Two questions came to mind as I wandered through Corot Women at the National Gallery of Art: how many variations are there on the word “melancholy,” and is it acceptable to judge a work of art on the attractiveness of the model depicted? Of the 44 paintings in the show, spanning the half-century 1826-1874, more than 30 are of a woman looking melancholy – or pensive, wistful, thoughtful, doleful, concerned, or a shade thereof. (The remainder mainly have their face obscured, although there is one sort of smiling and one man.) With such similarity of pose and expression, I tended to differentiate the works by how good-looking the melancholy face was. Maybe this is crass, but isn’t this part of how we judge all art? We want the movie star to be pretty; we imagine the heroine of the novel to be enticing-looking. And don’t the Botticellis, Rubenses and Gainsboroughs that we love feature beautiful women? What’s the world’s most famous painting? Ah, yes, the Mona Lisa. (The only ugly women in the art history canon are Spanish royals by Velazquez and Goya, and their choices were political, not esthetic.)

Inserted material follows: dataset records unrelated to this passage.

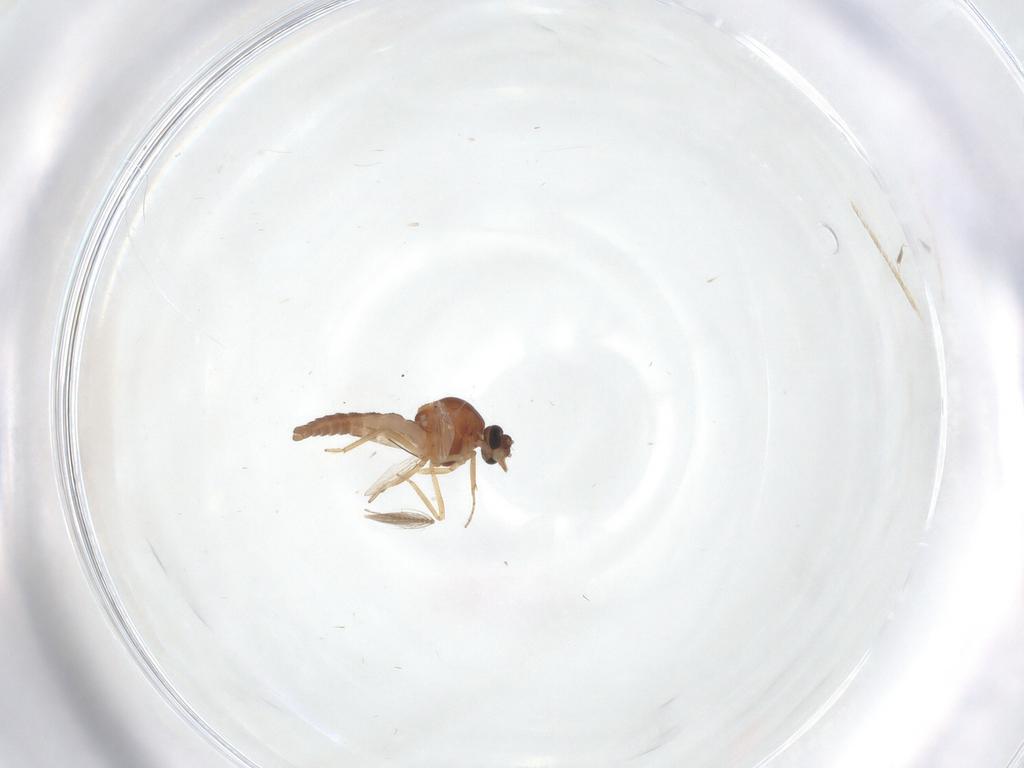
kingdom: Animalia
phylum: Arthropoda
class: Insecta
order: Diptera
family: Ceratopogonidae
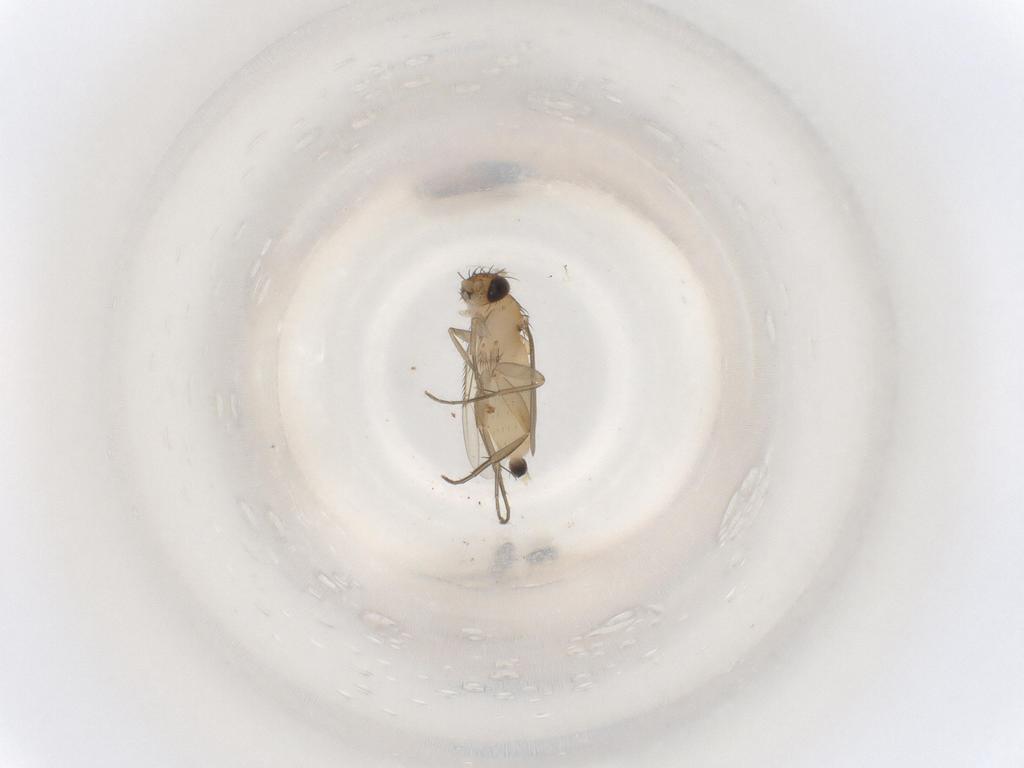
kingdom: Animalia
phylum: Arthropoda
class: Insecta
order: Diptera
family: Phoridae
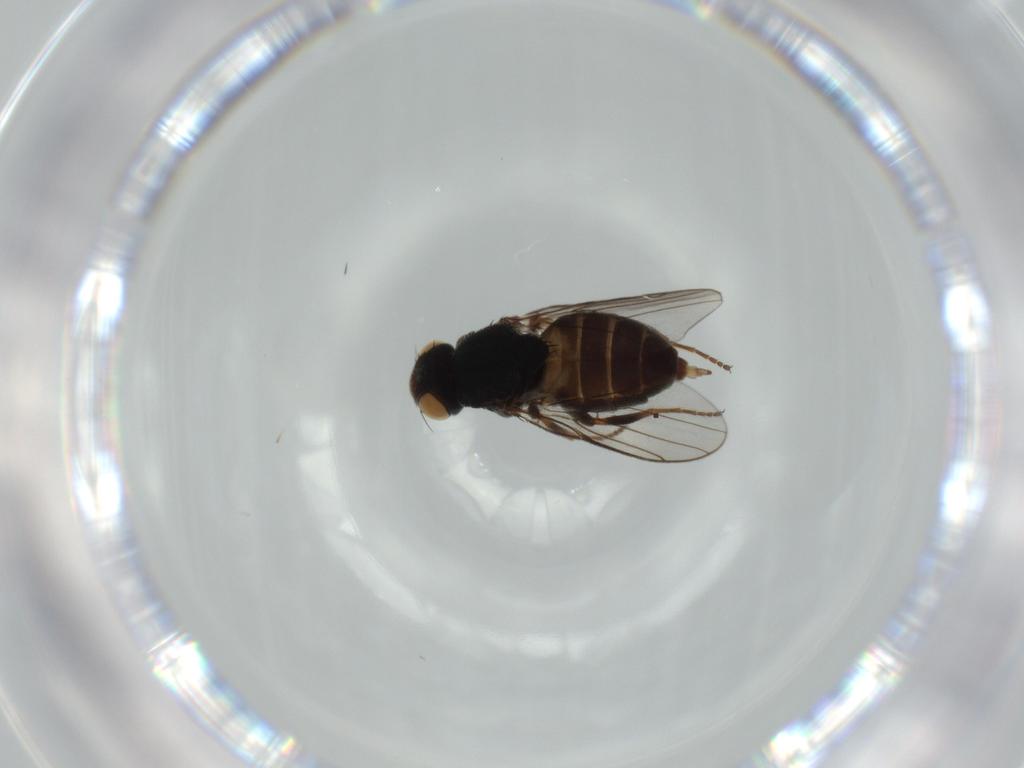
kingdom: Animalia
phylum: Arthropoda
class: Insecta
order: Diptera
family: Chloropidae
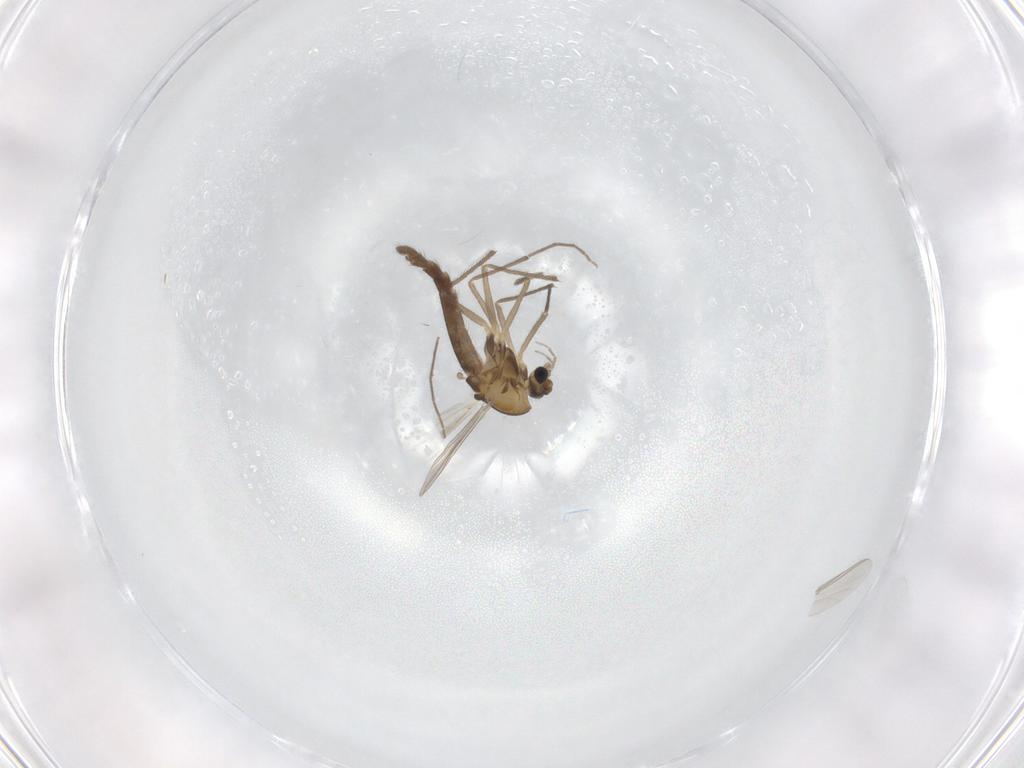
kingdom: Animalia
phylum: Arthropoda
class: Insecta
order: Diptera
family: Chironomidae
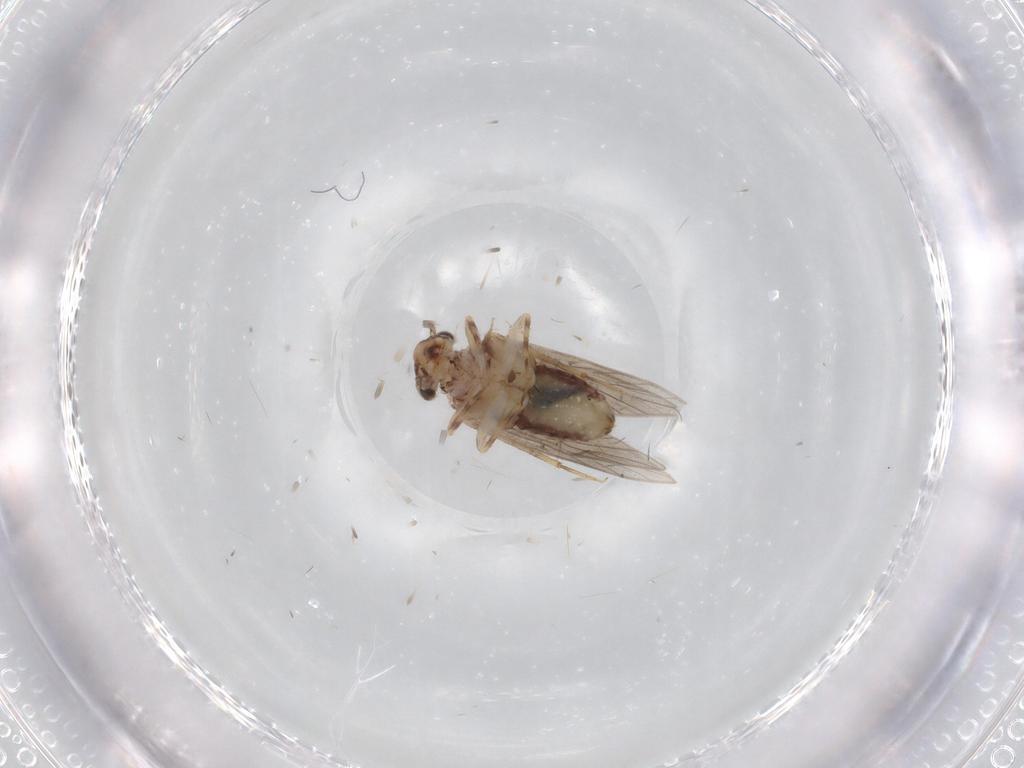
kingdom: Animalia
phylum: Arthropoda
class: Insecta
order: Psocodea
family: Lepidopsocidae
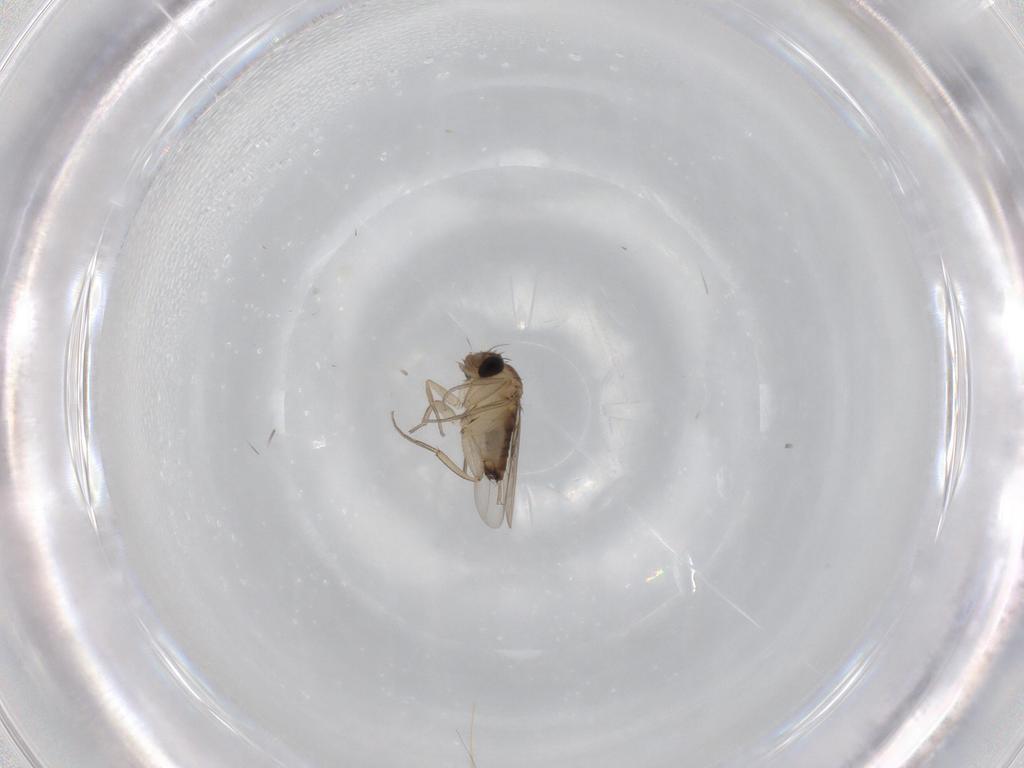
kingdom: Animalia
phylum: Arthropoda
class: Insecta
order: Diptera
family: Cecidomyiidae
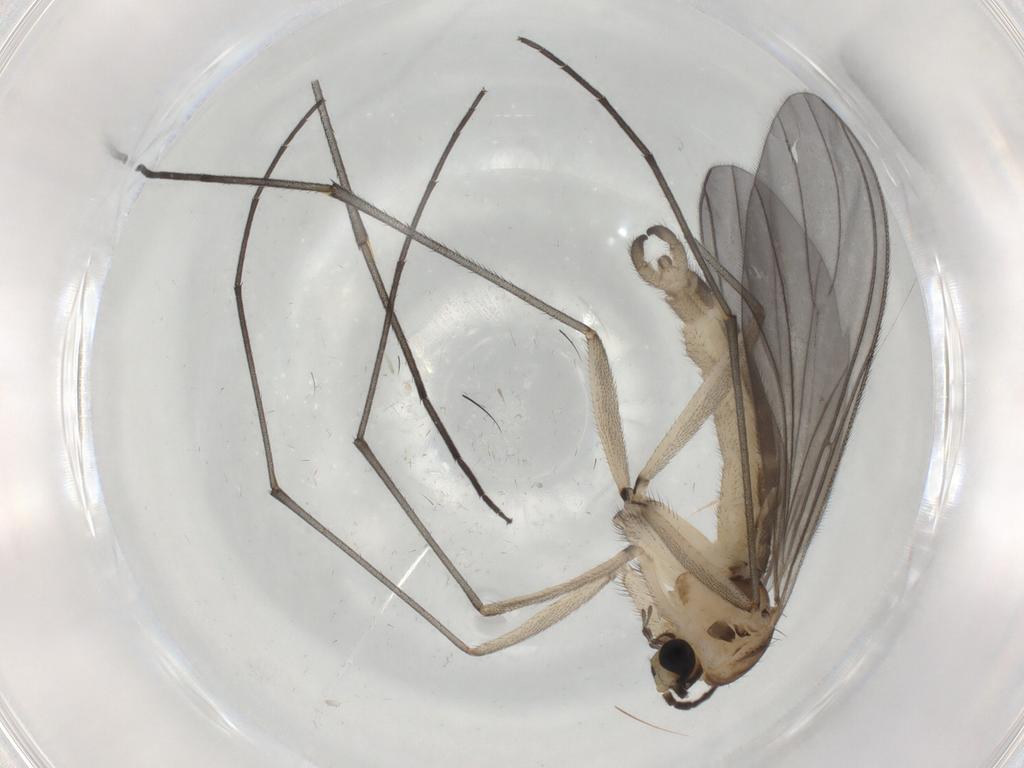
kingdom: Animalia
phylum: Arthropoda
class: Insecta
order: Diptera
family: Sciaridae
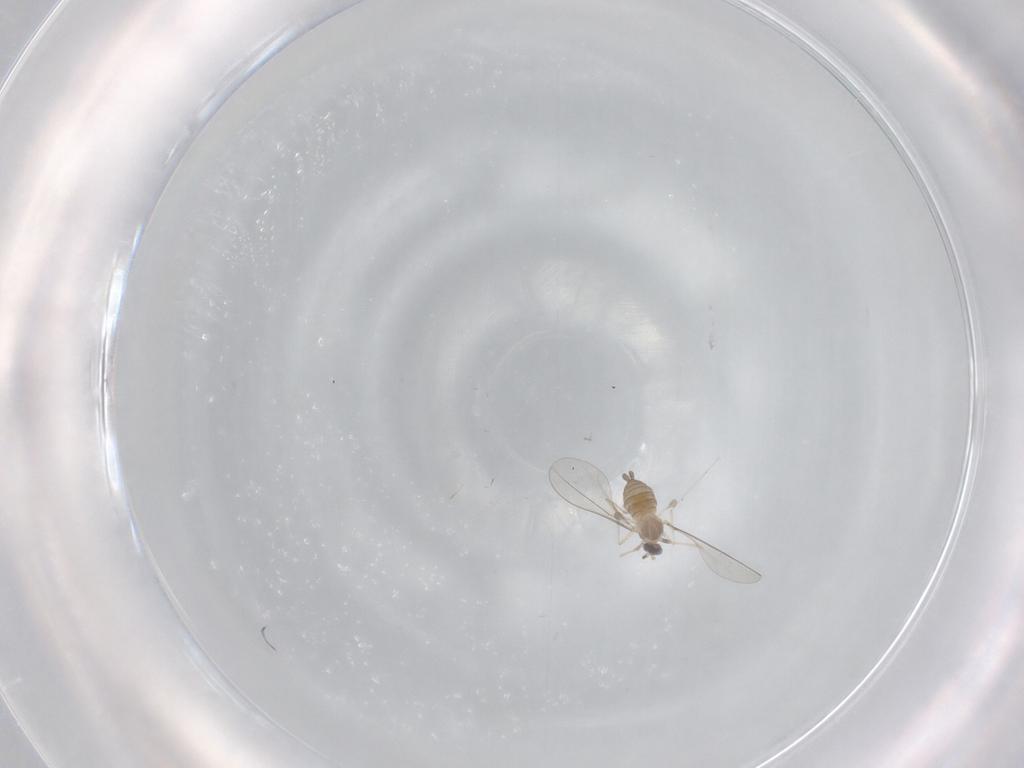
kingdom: Animalia
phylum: Arthropoda
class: Insecta
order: Diptera
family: Cecidomyiidae
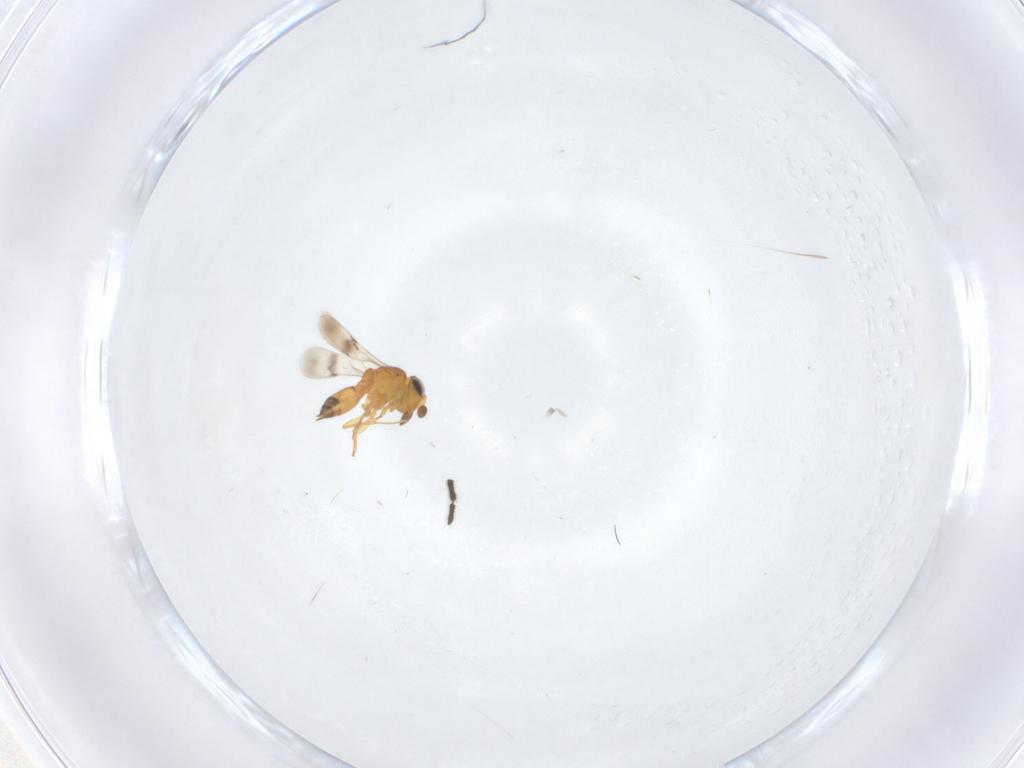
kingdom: Animalia
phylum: Arthropoda
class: Insecta
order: Hymenoptera
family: Scelionidae
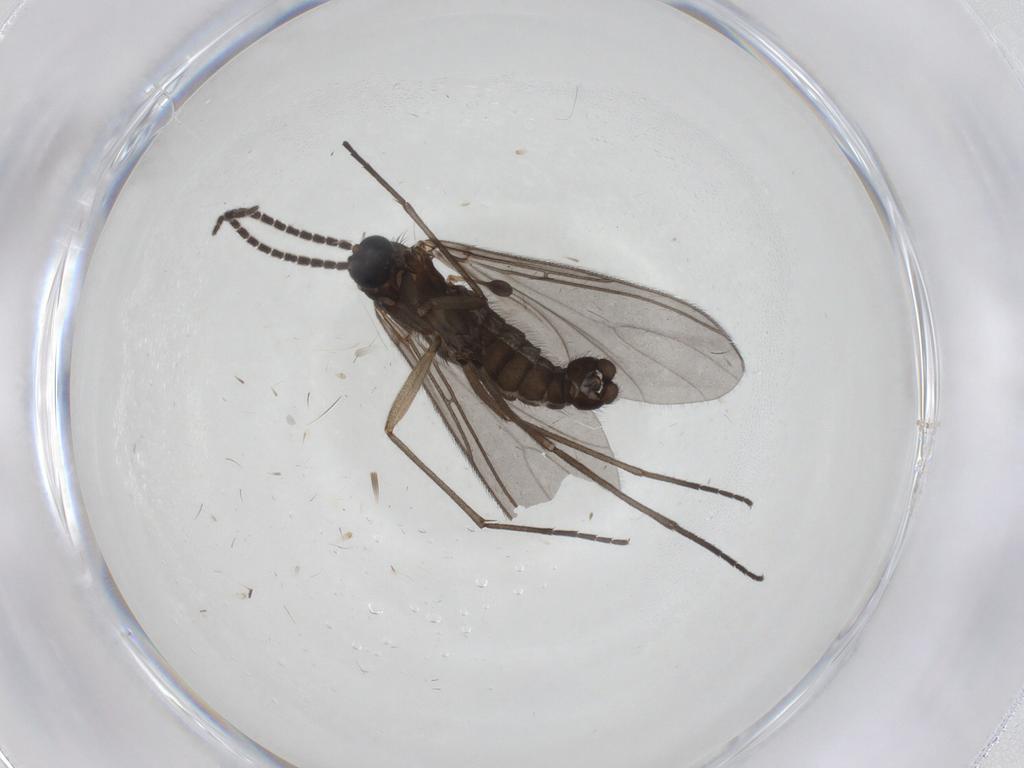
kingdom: Animalia
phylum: Arthropoda
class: Insecta
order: Diptera
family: Sciaridae
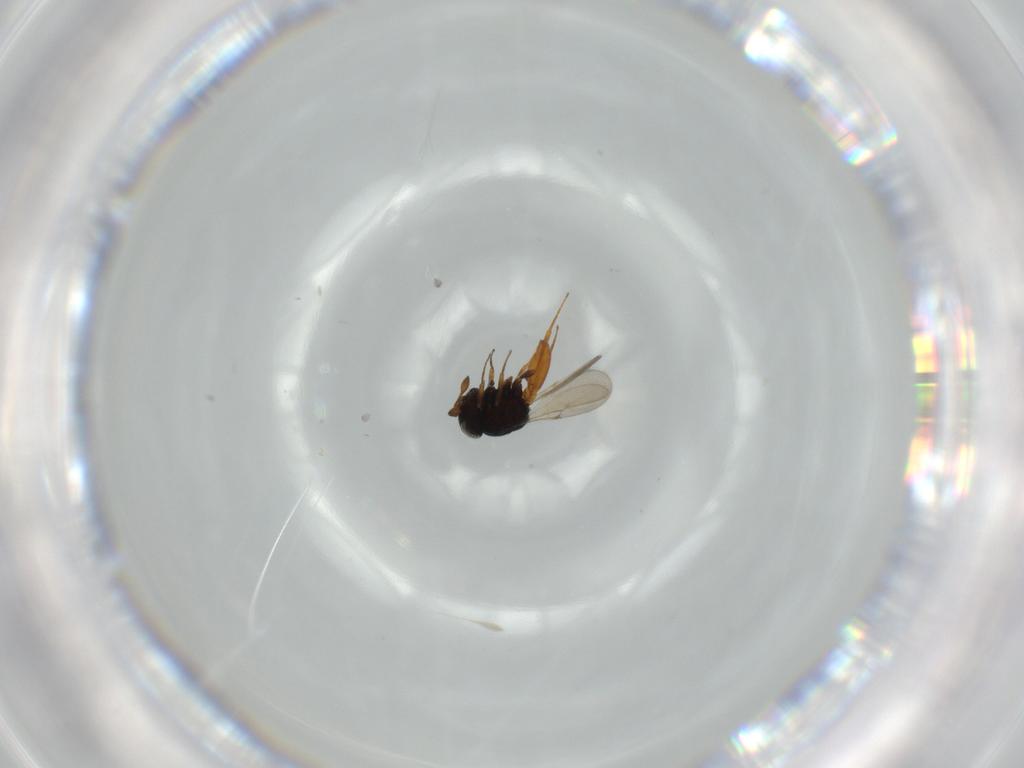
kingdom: Animalia
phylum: Arthropoda
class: Insecta
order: Hymenoptera
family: Scelionidae
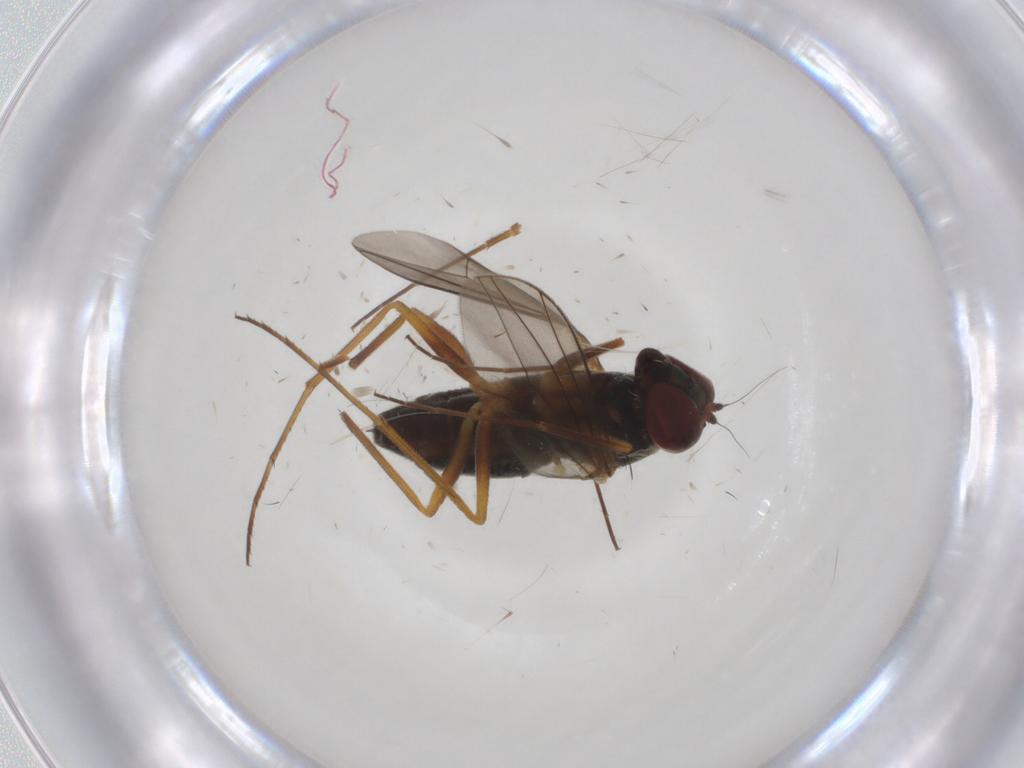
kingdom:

Using this criterion, it’s easy to see why I prefer the thoughtful Bohemian Woman at the Fountain (catalogue 13) to the dour and less attractive Italian Woman at the Fountain (12). I could go on to say that the background of 13 is lighter, airier and the Corot trees softer, more characteristic and the other elements – two men and some houses – more interesting, and the woman’s hands more delicate, but it all comes back to her appealing face.
In the gallery of nudes, The Repose (22) runs away with the prize. Her face, if not classically beautiful, is pleasantly interesting. The catalogue points out that the model is a recognizable person, which makes her confrontational stare somewhat revolutionary. In comparison, the other nudes have faces that are far less attractive (21,23, 24), turned away (25), or partially obscured in shadow (24, 26). As well, a comparison with 24 shows just how lovely The Repose is: in 24, the background trees are muddled, the face is lost in shadow and background and the head is held awkwardly, inexplicably up by the right arm. (This work – Reclining Nymph, from Geneva – shares many of the problems that led me to opine that Mia’s similar painting by Corot must be a forgery.)
The highlight of the exhibition and the ultimate basis for Corot’s reputation as a painter of women is the gallery of half-length portraits of women in costume with plain background. I say “portraits,” although they are not intended to represent an identified person, because their format is traceable directly back to Renaissance portraits of beautiful women. Maybe it is better to call them character studies, or just paintings of Woman. There’s Leonardo’s Mona Lisa, Vermeer’s Girl with a Pearl Earring, Rubens’s The Straw Hat, even Goya’s Milkmaid of Bordeaux, just to name some obvious favorites that precede Woman with a Pearl of 1868-70 (25). She is most famous, perhaps because she’s in Louvre, perhaps because of her “pearl,” perhaps because of her Mona Lisa pose, and she is worthy of the catalogue cover she receives. The hint of décolletage doesn’t hurt. But by my test, she’s not Corot’s best. Her expression is more blank than melancholy. Rather than evincing some introspection, she seems to be looking at the artist slightly bored. The Young Greek Woman (29) is cuter; Sybille from the Met (34) recalls a Rembrandt; Mademoiselle de Foudras (30) has a coy, curious expression; and Interrupted Reading from Chicago (33) is probably my favorite, with her pensive look and classically formal composition.
The fourth gallery is a sort of coda, with women in the pictures but not so much the subject. The paintings are fine, especially Corot’s Studio from the National Gallery (40) and the Lady in Blue from the Louvre (44), but there is as much interest in the dresses and the backgrounds showing Corot canvases as in the women’s expressions. And what is it with the mandolin that Corot uses as a prop over and over?
There are other individual works that I want to remember on their own: Young Woman in a Pink Skirt (4) with her sultry big eyes and loose-fitting blouse; Melancholy (7) for Corot’s mastery of brown; Wounded Eurydice (8) and Springtime of Life (18), familiar from my years in Minneapolis, both, interestingly, with the model’s eyes averted, similar to the Met’s Woman Reading (37). And if I had to choose my least favorite, it would be Woman with a Large Toque and a Mandolin (9), not because she’s unattractive but because she looks like an artificial Italian late Renaissance work, not Corot.